= Gau wu =

Cantonese expression

Gau Wu (Cantonese: 鳩嗚, Jyutping: Gau^{1}Wu^{1}) is a Cantonese expression that was coined shortly after an interview clip in which the term was used was broadcast by HK cable TV in August 2014. The expression means "disorderly shouting" or "squabbling over nothing".

Since 2014, Gau Wu has become a street expression, often translated from Cantonese as "shopping", since the expression is homophonic with "shopping" in Mandarin (購物 (gòu wù)). It represents a means of expressing discontent with various issues such as the Individual Visit Scheme, parallel traders, and the 831 Decision.

==Origin==
"Gau Wu" was originally used during an interview with a Chinese National who participated in a rally known as Sign for Peace and Democracy Movement, expressing her opposition to Occupy Central on 17 August 2014. On the day of the anti-Occupy Central rally, a reporter from HK Cable TV interviewed her and inquired about her role in the event. In Cantonese she replied that she had come to Hong Kong for 'entertainment'. The reporter then asked her what she had planned to do for fun in Hong Kong, and she replied that she was going to shop (Gau Wu). The term Gau Wu has since been used as a satirical term by the anti-Occupy Central movement. It is also used to denote a type of demonstration, disguised as patronising a business district (see details below).

==Background==
Following an interim injunction order executed the day before, a pro-democracy encampment in Mong Kok affiliated with the Umbrella Movement was cleared by the Hong Kong police force. Following this event, Hong Kong's Chief Executive CY Leung encouraged Hong Kong people and Mainland visitors to shop in Mong Kok in order to support local businesses. As a political tactic, Hong Kong pro-democracy protesters returned to Sai Yeung Choi Street South, a major street in Mong Kok, claiming that they were following the advice of the chief executive. They then started Gau Wu or the "Shopping Revolution" by pretending to shop in busy districts, blocking roads, and wearing out the police force by acting in a flash mob style. Protesters made use of the fact that it was difficult for the police to distinguish between real and "fake" tourists going shopping. The aim was to confuse and provoke the police, and it became a strategy for pressuring the HKSAR Government and continuing the protests' call for "genuine universal suffrage".

==Timeline==

=== 26 November 2014 ===
Immediately after the execution of the court injunction to clear the Mong Kok encampment, pro-democracy protesters assembled there to express discontent over the police clearance operation by pretending to shop.

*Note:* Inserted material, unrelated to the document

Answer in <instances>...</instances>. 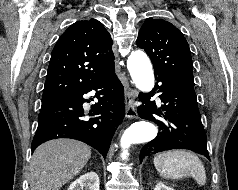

=== Late-November to Mid-December ===
Clashes between those pretending to shop and the police broke out from time to time. As the pro-democracy protest continued and expanded from Mong Kok to Tsim Sha Tsui, police increased their presence, demanded people show identification, donned riot gear to some degree, and made more arrests during the process. The protesters taunted and criticised the police for using excessive violence.

=== Mid-December ===
After the clearance of two pro-democracy encampments in Admiralty and Causeway Bay on 11 December 2014, protesters attempted to escalate the campaign by extending the protest area back into Admiralty and Causeway Bay and into Central Bay. Owing to the end of the Occupy Central Movement, activists organised new "shopping events" and "Christmas caroling tours" in these busy shopping districts. Due to the fear of chaos breaking out in the "Shopping Revolution", the New Year's Eve countdown at Times Square in Causeway Bay was cancelled. The Christmas caroling tour debuted on Christmas Eve and Christmas Day. Pro-democracy protesters held yellow umbrellas and paper crosses, pretending to shop in Causeway Bay's shopping district.

=== Early 2015===
Rather than a means of pursuing "genuine universal suffrage", Gau Wu, or the Shopping Revolution, has crossed the line into anti-mainland Chinese citizen sentiment. Radical activists expressed discontent towards parallel traders from mainland China. This caused some Hong Kong residents to believe that the protests interfered to some extent by impacting their livelihood when protestors pretend to shop in shopping malls. Recover Yuen Long on 1 March was the most serious of three rounds of protest in the past which took place in Tuen Mun and Shatin. Thirty-three protesters were arrested and accused of possessing offensive weapons, assaulting the police, and indecent assault.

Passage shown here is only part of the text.